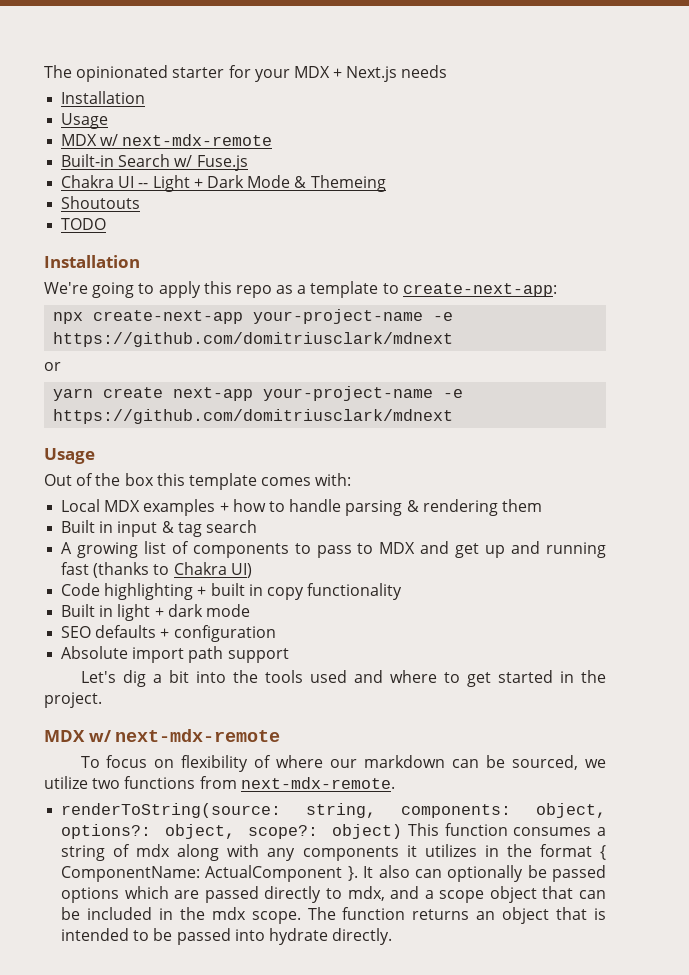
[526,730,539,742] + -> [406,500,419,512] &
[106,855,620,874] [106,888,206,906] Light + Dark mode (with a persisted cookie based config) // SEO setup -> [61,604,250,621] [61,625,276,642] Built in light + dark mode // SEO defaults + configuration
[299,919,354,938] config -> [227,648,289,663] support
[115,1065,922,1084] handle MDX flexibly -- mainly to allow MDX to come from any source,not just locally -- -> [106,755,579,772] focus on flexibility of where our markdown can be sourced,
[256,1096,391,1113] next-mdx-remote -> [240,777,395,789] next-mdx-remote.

######

Exercise details — Among the records above, a stretch begins at the line containing "[106,855,620,874] [106,888,206,906] Light" and ends at the line containing "[299,919,354,938] config ->". Restate that stretch word for word, and nothing else.

Reply to the exercise —
[106,855,620,874] [106,888,206,906] Light + Dark mode (with a persisted cookie based config) // SEO setup -> [61,604,250,621] [61,625,276,642] Built in light + dark mode // SEO defaults + configuration
[299,919,354,938] config -> [227,648,289,663] support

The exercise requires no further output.